One of the necessary results of the action taken by the registrar is that corporations owning motor vehicles, titled and registered in Ohio, theoretically may convey titles to such vehicles only at the instant of midnight on March 31 of each year, or, from a practical standpoint, during the month of March of each year. Otherwise, they face a penalty of from 25% to 100% of the total year's tax. But that is not the issue here. On the contrary it may be admitted that such is the case.

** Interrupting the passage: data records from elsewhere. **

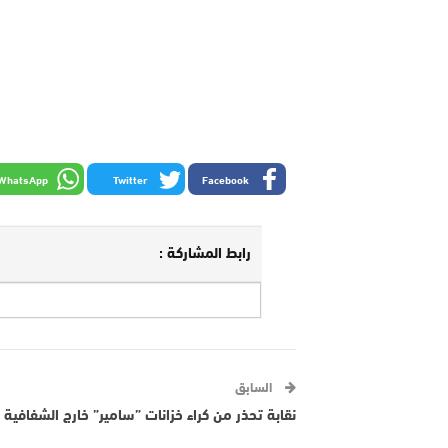
WhatsApp
Twitter
Facebook
رابط المشاركة :
السابق
نقابة تحذر من كراء خزانات ”سامير” خارج الشفافية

The issue here is whether the registrar in clear disregard of the intentions of both Atlantic Greyhound and Greyhound Corporation and in complete disregard of clear and unambiguous provisions of the Ohio Certificate of Title Law (Chapter 4505, Revised Code) may determine that some sort of involuntary transfer of title took place on September 30, 1959, and without any evidence whatsoever, stipulated or otherwise, that Greyhound operated such vehicles in Ohio during that period, require Greyhound to pay this tax a second time.
I am likewise at a loss to understand the authority for this or any other court in Ohio to give recognition to the passage of titles from Atlantic Greyhound to the Greyhound Corporation when it is clearly stated in the Certificate of Title Law that no such recognition shall be given.
The argument has been advanced that the treatment accorded to the Greyhound Corporation and to the Atlantic Greyhound Corporation is the same treatment which would be accorded to an individual under like circumstances. May I suggest that I doubt this. It has never come to my attention that where "A," the owner of a motor vehicle, agreed with "B" to convey title to "A's" motor vehicle on March 25, the registrar disregarded the date on which the assignment of the certificate of title was made and the new title was issued and instead held that on some earlier date the title had passed. It simply is not done that way.
Little light will be shed by further comparisons of individual and corporate transactions because of the obvious dissimilarities clearly recognizable. For the most part, motor vehicles owned by individuals are pleasure cars on which the annual motor vehicle tax is ten dollars a year or slightly under three cents a day. For the most part when individuals transfer title to a pleasure car, it is in course of acquiring another car and no problem arises.
Here the amount of double taxation for the fifty-six buses amounts to nearly $18,000. That is considerably different from the sum of $7.50 which would be involved for a like transaction for the individual owner of a single pleasure car. I regard this as an unfair and unjust imposition of tax against an important part of the already impoverished mass transportation industry. It may be stylish to go on long hikes, but I still feel the state and nation desperately need mass transportation.
For the reasons above set forth, I must therefore dissent from the majority opinion.